*TASK DETAILS*: Using the data beneath this instruction, retype only the lines from the one that contains "left shoulder: (384, 163)" down to the one that contains "left shoulder: (643, 130)", both included, exactly as they appear.

* * * * * * * * *

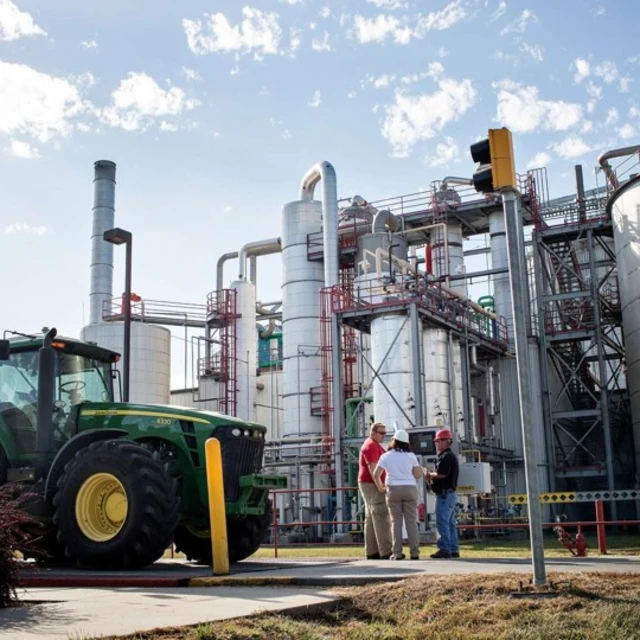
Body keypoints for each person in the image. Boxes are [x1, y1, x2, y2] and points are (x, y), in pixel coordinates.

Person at [373, 428, 423, 560]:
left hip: (393, 489)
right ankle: (415, 552)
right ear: (406, 443)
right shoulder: (411, 456)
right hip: (410, 489)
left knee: (396, 523)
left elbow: (376, 474)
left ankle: (397, 553)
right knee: (411, 522)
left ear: (393, 441)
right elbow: (418, 474)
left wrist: (381, 487)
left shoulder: (386, 456)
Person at [358, 422, 392, 560]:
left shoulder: (372, 445)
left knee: (371, 517)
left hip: (368, 483)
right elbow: (373, 468)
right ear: (372, 433)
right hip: (372, 484)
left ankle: (372, 551)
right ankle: (386, 551)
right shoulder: (371, 446)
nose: (384, 435)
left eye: (384, 433)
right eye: (381, 433)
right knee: (380, 514)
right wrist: (380, 486)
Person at [425, 428, 460, 559]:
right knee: (450, 523)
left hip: (444, 495)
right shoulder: (449, 456)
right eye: (436, 441)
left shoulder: (446, 457)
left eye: (439, 441)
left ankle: (445, 548)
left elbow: (441, 474)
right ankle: (453, 548)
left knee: (442, 523)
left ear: (446, 441)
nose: (436, 444)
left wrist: (429, 475)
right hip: (450, 494)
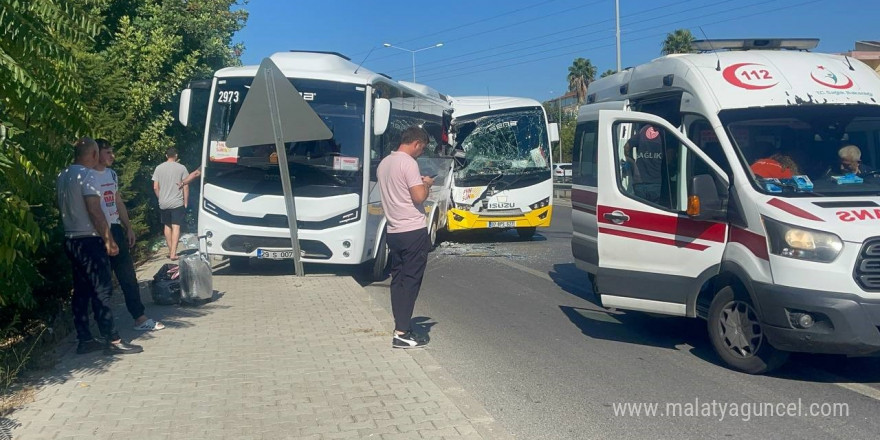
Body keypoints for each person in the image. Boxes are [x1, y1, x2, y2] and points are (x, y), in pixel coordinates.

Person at [56, 137, 143, 355]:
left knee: (81, 291)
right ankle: (112, 340)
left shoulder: (63, 175)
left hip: (71, 239)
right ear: (94, 154)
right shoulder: (87, 176)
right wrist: (108, 239)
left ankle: (84, 339)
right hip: (89, 240)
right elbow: (95, 210)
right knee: (102, 289)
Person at [93, 139, 165, 331]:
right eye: (107, 152)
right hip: (96, 233)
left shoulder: (112, 174)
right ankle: (105, 328)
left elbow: (117, 202)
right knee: (102, 282)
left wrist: (128, 227)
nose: (112, 156)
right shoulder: (87, 177)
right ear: (96, 153)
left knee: (128, 276)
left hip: (115, 228)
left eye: (112, 152)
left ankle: (140, 318)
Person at [377, 126, 434, 349]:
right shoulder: (408, 163)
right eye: (423, 148)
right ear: (417, 143)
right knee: (411, 281)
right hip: (412, 230)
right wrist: (427, 184)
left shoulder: (384, 163)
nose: (421, 153)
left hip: (393, 230)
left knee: (398, 281)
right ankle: (402, 333)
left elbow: (397, 190)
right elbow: (418, 197)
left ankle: (400, 326)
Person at [152, 148, 189, 260]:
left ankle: (170, 251)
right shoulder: (182, 168)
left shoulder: (158, 168)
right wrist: (185, 202)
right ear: (176, 155)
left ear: (166, 155)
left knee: (167, 226)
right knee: (176, 226)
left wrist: (160, 197)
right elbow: (186, 186)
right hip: (177, 202)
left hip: (163, 202)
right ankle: (173, 253)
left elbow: (155, 187)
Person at [627, 124, 665, 203]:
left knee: (640, 210)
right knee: (653, 211)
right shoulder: (664, 133)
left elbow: (626, 147)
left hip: (639, 181)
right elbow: (670, 157)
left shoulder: (643, 130)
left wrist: (631, 161)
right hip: (655, 182)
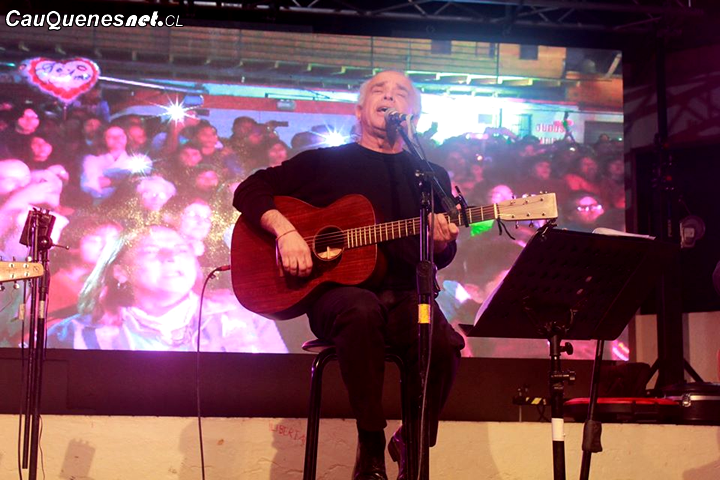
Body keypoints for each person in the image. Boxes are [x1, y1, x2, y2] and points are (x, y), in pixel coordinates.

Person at [233, 70, 464, 480]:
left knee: (444, 343)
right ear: (359, 110)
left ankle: (413, 439)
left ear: (414, 114)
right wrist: (285, 232)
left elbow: (439, 257)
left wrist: (441, 244)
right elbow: (249, 190)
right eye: (379, 90)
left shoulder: (430, 177)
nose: (389, 97)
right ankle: (371, 442)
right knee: (360, 309)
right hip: (337, 297)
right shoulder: (325, 163)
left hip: (406, 296)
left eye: (401, 92)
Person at [47, 224, 287, 353]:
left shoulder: (243, 315)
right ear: (120, 271)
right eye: (151, 251)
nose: (171, 256)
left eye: (181, 249)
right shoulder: (73, 333)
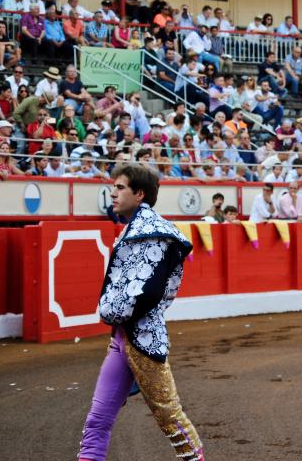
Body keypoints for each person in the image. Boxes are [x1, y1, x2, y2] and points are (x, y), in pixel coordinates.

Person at [78, 164, 203, 461]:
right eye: (113, 187)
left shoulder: (152, 233)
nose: (113, 192)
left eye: (120, 187)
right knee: (98, 418)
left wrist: (109, 311)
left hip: (144, 340)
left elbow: (149, 292)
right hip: (123, 338)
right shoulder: (136, 230)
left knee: (170, 417)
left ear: (140, 194)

* * * * * * * * *

*FINAL ANSWER*:
left shoulder: (384, 163)
nose: (421, 153)
left hip: (393, 230)
left knee: (398, 281)
right ankle: (402, 333)
left elbow: (397, 190)
right elbow: (418, 197)
left ankle: (400, 326)
Person at [152, 148, 189, 260]:
left ankle: (170, 251)
right shoulder: (182, 168)
left shoulder: (158, 168)
right wrist: (185, 202)
right ear: (176, 155)
left ear: (166, 155)
left knee: (167, 226)
right knee: (176, 226)
left wrist: (160, 197)
right elbow: (186, 186)
right hip: (177, 202)
left hip: (163, 202)
right ankle: (173, 253)
left elbow: (155, 187)
Person at [627, 124, 665, 203]:
left knee: (640, 210)
right knee: (653, 211)
right shoulder: (664, 133)
left elbow: (626, 147)
left hip: (639, 181)
right elbow: (670, 157)
left shoulder: (643, 130)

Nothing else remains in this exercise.